Terindikasi Melanggar saat Penagihan Kredit di Serang, OJK Panggil Toyota Astra Financial Services

81
POTO: DOK. BISNISSULAWESI.COM

 

BISNISSULAWESI.COM, JAKARTA – Otoritas Jasa Keuangan (OJK) memanggil pihak Toyota Astra Financial Services (TAFS) untuk memintai klarifikasi terkait indikasi pelanggaran dalam proses penagihan kredit di Kota Serang, Banten beberapa waktu lalu.

Ini merupakan bagian dari pelaksanaan fungsi pengawasan OJK terhadap Pelaku Usaha Jasa Keuangan (PUJK), khususnya dalam memastikan kegiatan usaha dilaksanakan sesuai ketentuan dan berorientasi pada pelindungan konsumen.

Dalam pertemuan tersebut, OJK meminta penjelasan atas informasi dugaan tindak kekerasan yang dilakukan tenaga penagih dalam proses penagihan.

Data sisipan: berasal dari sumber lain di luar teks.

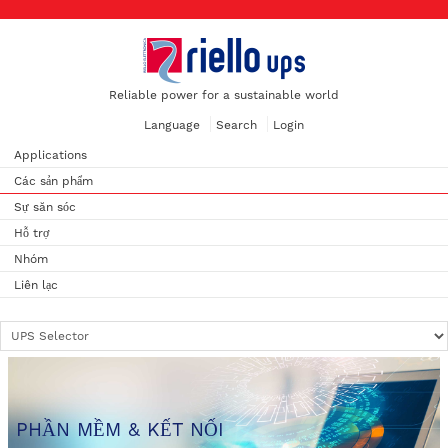
Reliable power for a sustainable world
Language
Search
Login
Applications
Các sản phẩm
Sự săn sóc
Hỗ trợ
Nhóm
Liên lạc
PHẦN MỀM & KẾT NỐI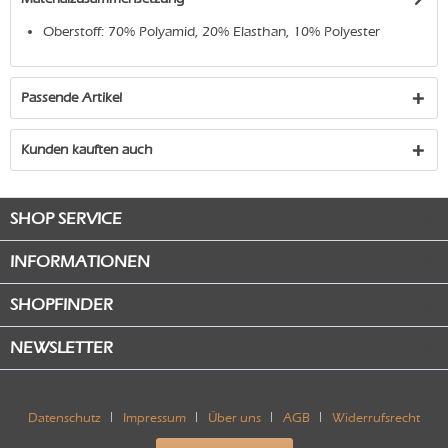
Oberstoff: 70% Polyamid, 20% Elasthan, 10% Polyester
Passende Artikel
Kunden kauften auch
SHOP SERVICE
INFORMATIONEN
SHOPFINDER
NEWSLETTER
Datenschutz
Impressum
Über uns
AGB
Widerrufsrecht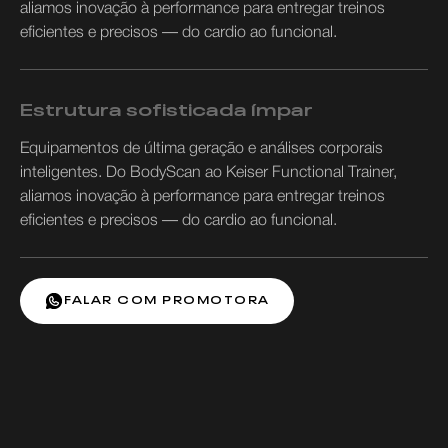
aliamos inovação à performance para entregar treinos
eficientes e precisos — do cardio ao funcional.
Estrutura sofisticada ímpar
Equipamentos de última geração e análises corporais
inteligentes. Do BodyScan ao Keiser Functional Trainer,
aliamos inovação à performance para entregar treinos
eficientes e precisos — do cardio ao funcional.
FALAR COM PROMOTORA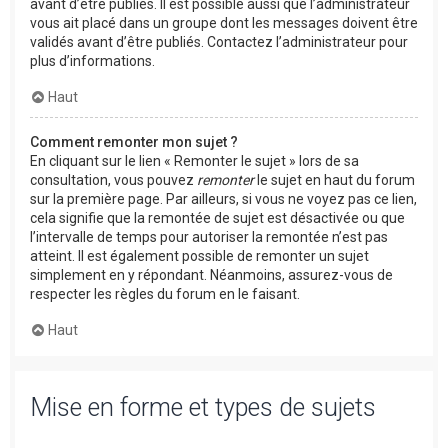
avant d’être publiés. Il est possible aussi que l’administrateur
vous ait placé dans un groupe dont les messages doivent être
validés avant d’être publiés. Contactez l’administrateur pour
plus d’informations.
Haut
Comment remonter mon sujet ?
En cliquant sur le lien « Remonter le sujet » lors de sa
consultation, vous pouvez
remonter
le sujet en haut du forum
sur la première page. Par ailleurs, si vous ne voyez pas ce lien,
cela signifie que la remontée de sujet est désactivée ou que
l’intervalle de temps pour autoriser la remontée n’est pas
atteint. Il est également possible de remonter un sujet
simplement en y répondant. Néanmoins, assurez-vous de
respecter les règles du forum en le faisant.
Haut
Mise en forme et types de sujets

OJK juga meminta PT TAFS melakukan sejumlah hal diantaranya, evaluasi menyeluruh terhadap proses penagihan, termasuk evaluasi kerja sama perusahaan jasa penagihan pihak ketiga, guna memastikan seluruh kegiatan penagihan dilaksanakan profesional, beretika, dan tidak melanggar ketentuan.

Menyampaikan data, dokumen, dan klarifikasi lengkap untuk kepentingan pengawasan OJK, menelaah internal pihak yang diduga terlibat, memperkuat mekanisme pengawasan penagihan, termasuk terhadap tenaga penagih internal dan/atau pihak ketiga, juga melaksanakan komunikasi publik secara profesional, proporsional, dan bertanggung jawab, sertamenyampaikan perkembangan penanganan kasus penagihan dimaksud kepada OJK.

”OJK akan terus mendalami masalah ini. Jika ditemukan pelanggaran, OJK dapat mengenakan sanksi administratif dan/atau tindakan pengawasan lain sesuai kewenangan,” ujarnya.

OJK meminta seluruh PUJK menjalankan kegiatan usaha secara profesional, transparan, bertanggung jawab, dan berorientasi pada pelindungan konsumen. PUJK bertanggung jawab atas tindakan pihak ketiga yang ditunjuk melakukan penagihan kepada konsumen.

”OJK mengingatkan, kegiatan penagihan wajib dilakukan secara beretika, tidak menggunakan kekerasan, intimidasi, ancaman, tindakan mempermalukan, atau cara lain yang bertentangan dengan ketentuan yang berlaku dan prinsip pelindungan konsumen,” tambahnya.

Dipihak lain, selain memiliki hak untuk memperoleh pelindungan, konsumen juga berkewajiban memenuhi seluruh ketentuan dalam perjanjian pembiayaan yang telah disepakati. Membayar angsuran tepat waktu dan jumlah. Konsumen wajib menjaga dan tidak memindahtangankan, mengalihkan, menjual, atau menyewakan objek yang menjadi agunan pembiayaan kepada pihak lain tanpa persetujuan dari Perusahaan Pembiayaan.

Kegagalan memenuhi kewajiban, dapat mengakibatkan dilakukannya upaya penagihan dan langkah penyelesaian. Oleh karena itu, masyarakat perlu memastikan kemampuan membayar sebelum mengajukan pembiayaan serta menjaga komitmen untuk memenuhi seluruh kewajiban selama masa pembiayaan berlangsung.

”OJK mengimbau masyarakat untuk hanya menggunakan layanan pembiayaan dari Perusahaan Pembiayaan yang berizin dan diawasi OJK,” pungkasnya.